Selecting talk topics for FAMUS is without question the
easiest aspect of organizing and running FAMUS. The proper balance of talks on mathematics (ranging from the Tower of Hanoi to Euler bricks to the St. Petersburg paradox), on mathematicians (Hilbert, Ramanujan, Erdös, to name but
three), on mathematics education (flipped classrooms, the mathematics “common
core” of Ireland, etc.) and various math-themed topics (AP Calculus exams,
summer projects/trips/activities of our faculty, international teaching
opportunities in mathematics) seems to keep things fresh. And nearly all FAMUS talks end with open
questions, designed to encourage students to ponder the possibility of beginning
some sort of undergraduate research or independent study project.
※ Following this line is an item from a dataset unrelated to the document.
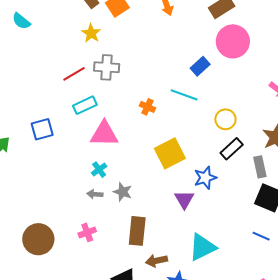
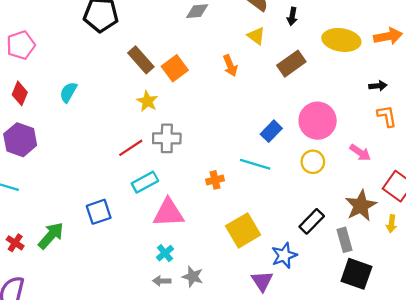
cyan semicircle: (21, 21) -> (68, 92), turned 84
pink circle: (233, 41) -> (318, 121), moved
orange cross: (147, 107) -> (215, 180), turned -35
yellow circle: (225, 119) -> (313, 162), moved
But for many students, the highlight of FAMUS is the weekly
interview of a faculty member. Structured à la the interviews on the popular Inside the Actors Studio series on the Bravo Network, the list
of 16 questions remains the same each week. These questions and responses paint a broad portrait of the guest
faculty member, and this is followed by a closing open-question-and-answer
session that can last up to 30 minutes.
During the last 5.5 years, FAMUS audiences have ranged from a
low of 15 (a dreadful weather day) to 71 (a former NAU graduate student and
current research fellow at Harvard was the guest speaker). The 133 FAMUS gatherings have been evenly
split: one third featured undergraduate presenters, one third have been given
by fellow faculty and graduate student talks, and one third have been my own
talks.
FAMUS does take time: planning and setting up the semester
schedule, acquiring appropriate snacks (coffee and cookies are for our
departmental faculty seminars; we serve popcorn, chocolate, and student-friendly
beverages like Mountain Dew), and promoting and advertising has its share of
twists. And yes, preparing appropriate and
entertaining talks is not a quick process. But the results speak for themselves. Of course, injecting some humor into FAMUS talks helps. For instance, our recent semester-ending
FAMUS featured a slide containing just some of the cartoon images that have
appeared in past presentations (can you spot the picture of one of the usual
authors of this blog?).
Have we hooked students? Yes. Do all of our majors attend
FAMUS? Not remotely! But students who regularly show up at FAMUS
each Friday generally refer to FAMUS as their favorite part of the week. In fact, regular attendees at FAMUS help to
advertise, set up, clean up, and they do so happily, even late on a Friday
afternoon. And FAMUS is influencing our
student population: We are attracting current math majors at our weekly
gathering, while at the same time enticing prospective math majors and minors, and
promoting undergraduate research, all while simultaneously advertising careers
in mathematics, most notably opportunities to attend graduate school in
mathematics, statistics, and mathematics education.
Kathryn, Charlie, and Natalie helped us start something
special here in our department in the spring of 2009. Notably, none of these three students were
mathematics majors when they began their undergraduate careers at NAU, but FAMUS
worked its magic on each of them, as they all graduated with undergraduate degrees
in mathematics. All three chose to
pursue graduate careers in mathematics, and all are at various stages of Ph.D. programs at rather different locations (Kathryn at Bryn Mawr, Charlie at the University of Montana, and Natalie at the University of Colorado at Boulder).
I cannot say that every department needs something like
FAMUS, and I do not claim that what we have created is something that can be
duplicated in a like manner at other institutions. But I can say that FAMUS has become engrained
in our department culture. Perhaps most
importantly, FAMUS has provided our students with something that they perhaps
didn’t even know that they wanted or needed: an activity that helps to foster a
sense of community among our undergraduate majors, and a place to become
exposed to the cool kind of math that hooked many of us as we began our own
march towards careers in mathematics.